Ils se tenaient à la lisière de la forêt, à nouveau. Six, sept, huit. Peut-être plus. Ils pouvaient profiter de l'occasion pour se jeter sur moi dans une course mortelle, mais ils ne le faisaient pas. Je m'en remettais à leur indulgence. Bien que Bâtis leur ait tiré dessus en pleine trêve, malgré notre perfidie, ils m'accordaient une dernière chance.
L'histoire du phare n'était pas celle d'un raisonnement parfait. On pourrait croire que je me dirigeai vers eux, heureux de pouvoir enfin mettre en pratique mes idées de négociateur. C'est vrai, oui. Aussi vrai que ce ne fut pas mon premier élan : je les vis, et mon sentiment fut l'espoir de récupérer le triangle. Je levai mes mains nues. Je me dirigeai vers le seuil de la forêt, sans hâte mais décidé ; le seul bruit au monde était celui de la neige que je foulais. J'étais prêt à déployer toutes mes capacités de mime.
Que pouvaient-ils penser ? La curiosité enrichissait leur regard. En eux, on apercevait quelque chose de cet intérêt si incisif de leurs enfants. Ils avaient le corps en alerte mais détendu. Certains regardaient mes yeux, d'autres mes mains.
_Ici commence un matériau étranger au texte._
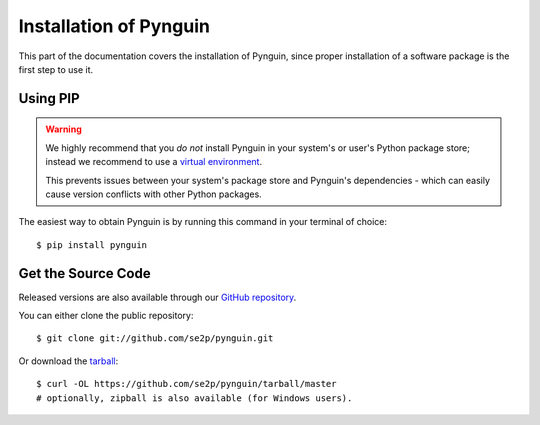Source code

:.. _install:

Installation of Pynguin
=======================

This part of the documentation covers the installation of Pynguin, since
proper installation of a software package is the first step to use it.

Using PIP
---------
.. warning::
  We highly recommend that you *do not* install Pynguin in your system's or user's
  Python package store; instead we recommend to use a `virtual environment <https://packaging.python.org/en/latest/guides/installing-using-pip-and-virtual-environments/#installing-virtualenv>`_.

  This prevents issues between your system's package store and Pynguin's dependencies -
  which can easily cause version conflicts with other Python packages.

The easiest way to obtain Pynguin is by running this command in your terminal of
choice::

   $ pip install pynguin

Get the Source Code
-------------------

Released versions are also available through our `GitHub repository <https://github
.com/se2p/pynguin>`_.

You can either clone the public repository::

   $ git clone git://github.com/se2p/pynguin.git

Or download the `tarball <https://github.com/se2p/pynguin/tarball/master>`_::

   $ curl -OL https://github.com/se2p/pynguin/tarball/master
   # optionally, zipball is also available (for Windows users).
Je pouvais interpréter de mille façons chacun de leurs battements de paupières, et je pensai que la curiosité mutuelle pouvait être un grand antidote contre la violence.
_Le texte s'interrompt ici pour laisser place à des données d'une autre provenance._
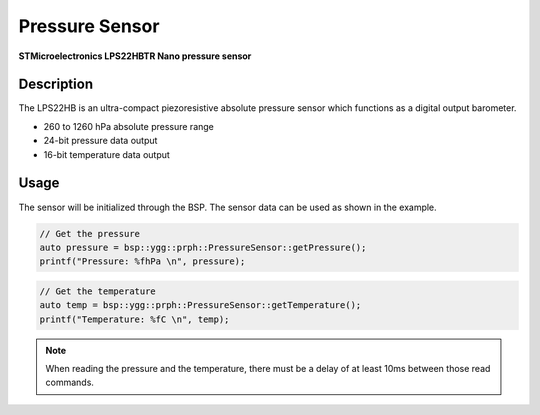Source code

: Pressure Sensor
===============
**STMicroelectronics LPS22HBTR Nano pressure sensor**

.. seealso::
    * `LPS22HBTR Datasheet <_static/datasheets/yggdrasil/LPS22HBTR.pdf>`_ 

Description
-----------

The LPS22HB is an ultra-compact piezoresistive
absolute pressure sensor which functions as a
digital output barometer.

* 260 to 1260 hPa absolute pressure range
* 24-bit pressure data output
* 16-bit temperature data output

Usage
-----

The sensor will be initialized through the BSP. The sensor data can be used as shown in the example. 

.. code-block:: cpp

    // Get the pressure
    auto pressure = bsp::ygg::prph::PressureSensor::getPressure();
    printf("Pressure: %fhPa \n", pressure);

.. code-block:: cpp

    // Get the temperature
    auto temp = bsp::ygg::prph::PressureSensor::getTemperature();
    printf("Temperature: %fC \n", temp);

.. note::

    When reading the pressure and the temperature, there must be a delay of at least 10ms between those read commands.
Mais ce phare était le royaume de la peur. Imaginons un insecte pourvu d'un aiguillon qui pénètre dans notre oreille. Je fus ainsi conquis par le doute, la surprise et la douleur. Je commençai à me poser des questions, et les questions devinrent plus fortes que mes interlocuteurs : et s'ils luttaient pour autre chose que pour la possession d'un îlot océanique ? Après tout, pourquoi auraient-ils dû aimer cette terre stérile, sa végétation absurde, ses rochers anguleux ? Peut-être, peut-être seulement, ce qu'ils souhaitaient était-il un bien très supérieur : la même chose que ce que je désirais.
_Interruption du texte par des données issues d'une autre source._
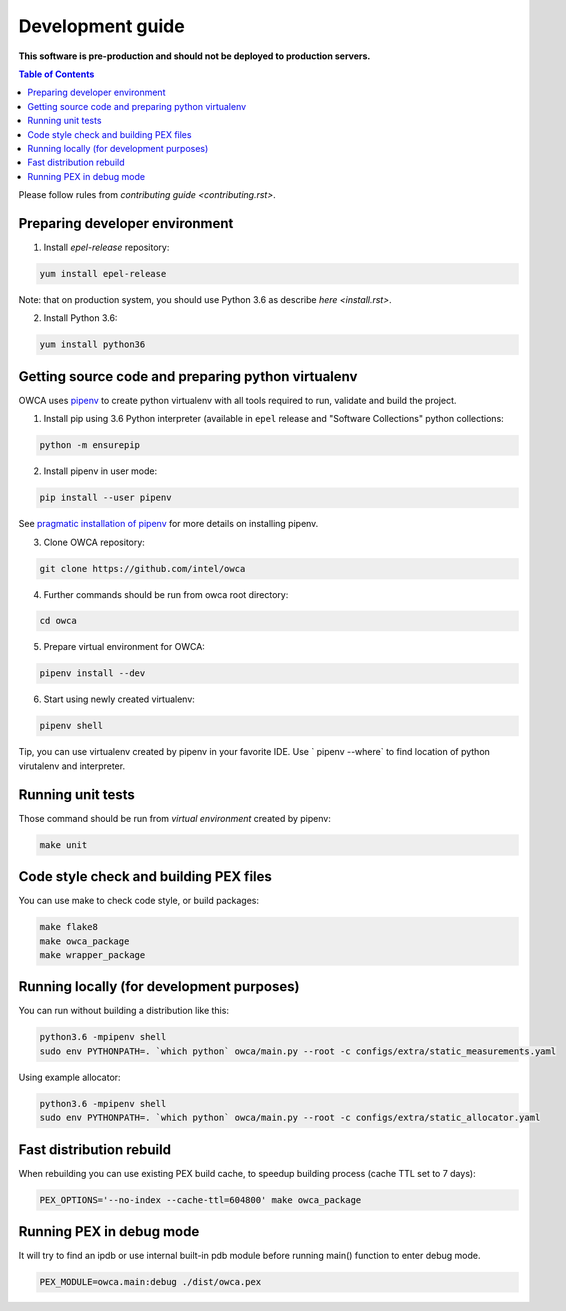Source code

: =================
Development guide
=================

**This software is pre-production and should not be deployed to production servers.**

.. contents:: Table of Contents

Please follow rules from `contributing guide <contributing.rst>`.

Preparing developer environment
-------------------------------

1. Install `epel-release` repository:

.. code-block:: shell

    yum install epel-release

Note: that on production system, you should use Python 3.6 as describe `here <install.rst>`.

2. Install Python 3.6:

.. code-block:: shell

    yum install python36

Getting source code and preparing python virtualenv
---------------------------------------------------

OWCA uses `pipenv <https://pipenv.readthedocs.io/en/latest/>`_ to create python virtualenv with all tools required to run, validate and build the project.

1. Install pip using 3.6 Python interpreter (available in ``epel`` release and "Software Collections" python collections:

.. code-block:: shell

    python -m ensurepip

2. Install pipenv in user mode:

.. code-block:: shell

    pip install --user pipenv

See `pragmatic installation of pipenv`_ for more details on installing pipenv.

.. _`pragmatic installation of pipenv`: https://docs.pipenv.org/install/#pragmatic-installation-of-pipenv

3. Clone OWCA repository:

.. code-block:: shell

    git clone https://github.com/intel/owca

4. Further commands should be run from owca root directory:

.. code-block:: shell

    cd owca

5. Prepare virtual environment for OWCA:

.. code-block:: shell

    pipenv install --dev

6. Start using newly created virtualenv:

.. code-block:: shell

    pipenv shell

Tip, you can use virtualenv created by pipenv in your favorite IDE. Use `
pipenv --where` to find location of python virutalenv and interpreter.

Running unit tests
------------------

Those command should be run from `virtual environment` created by pipenv:

.. code-block:: shell

    make unit

Code style check and building PEX files
---------------------------------------

You can use make to check code style, or build packages:

.. code-block:: shell

    make flake8
    make owca_package
    make wrapper_package

Running locally (for development purposes)
------------------------------------------

You can run without building a distribution like this: 

.. code-block:: shell
    
    python3.6 -mpipenv shell
    sudo env PYTHONPATH=. `which python` owca/main.py --root -c configs/extra/static_measurements.yaml


Using example allocator:


.. code-block:: shell

    python3.6 -mpipenv shell
    sudo env PYTHONPATH=. `which python` owca/main.py --root -c configs/extra/static_allocator.yaml

Fast distribution rebuild
-------------------------

When rebuilding you can use existing PEX build cache, to speedup building process (cache TTL set to 7 days):

.. code-block:: shell

    PEX_OPTIONS='--no-index --cache-ttl=604800' make owca_package

Running PEX in debug mode
-------------------------

It will try to find an ipdb or use internal built-in pdb module before running main() function to enter debug mode.

.. code-block:: shell

    PEX_MODULE=owca.main:debug ./dist/owca.pex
Je m'étais rendu compte que je n'étais plus le centre des attentions des citaucas. Je tournai la tête. Derrière moi, sur le balcon, apparaissait la silhouette d'Aneris. Les citaucas la regardaient elle, pas moi. Je pouvais respirer son anxiété. Elle s'accrochait à la rambarde des deux mains, impuissante devant les faits. Elle croyait peut-être que les liens qui m'unissaient à elle n'étaient pas assez solides, que j'allais la livrer aux citaucas. Elle se trompait, bien sûr.
La seule éventualité qu'ils exigent Aneris de moi annihilait ma volonté de poursuivre. Plus je m'approchais d'elle, plus il m'était difficile de continuer à avancer. Mes pieds commencèrent à devenir lents avant même que je ne leur en aie donné l'ordre. La neige cessa de faire du bruit. Le soleil planait au-dessus de nous, les nuages en faisaient un petit disque doré. J'étais très près de la forêt, très près d'eux. Une grosse racine émergeait et plongeait comme le corps d'un grand serpent. Une de mes bottes l'écrasait. Plus loin, quelques citaucas écrasaient cette même racine. Nous n'avions jamais été si proches. Mais ce fut tout.
Pendant un bon moment je restai planté là. Les citaucas attendaient. Qu'attendaient-ils ? Que je leur livre Aneris ? La seule chose qu'ils pouvaient vouloir de moi était la seule chose que je ne pouvais pas leur donner. Et quels que soient les conflits entre Aneris et eux, je ne pourrais jamais les résoudre. J'aurais aimé leur dire que même ma vie était négociable. Mais une vie sans Aneris, jamais. Je pourrais vivre sans amour et pour toujours, si nécessaire, mais je ne pourrais pas vivre sans Aneris. Qu'est-ce qui m'attendait une fois que je l'aurais perdue ? Une mort sans vie, une vie sans mort. Qu'est-ce qui est pire : un été qui glace ou un hiver qui brûle ? Et ainsi jusqu'à la fin des temps.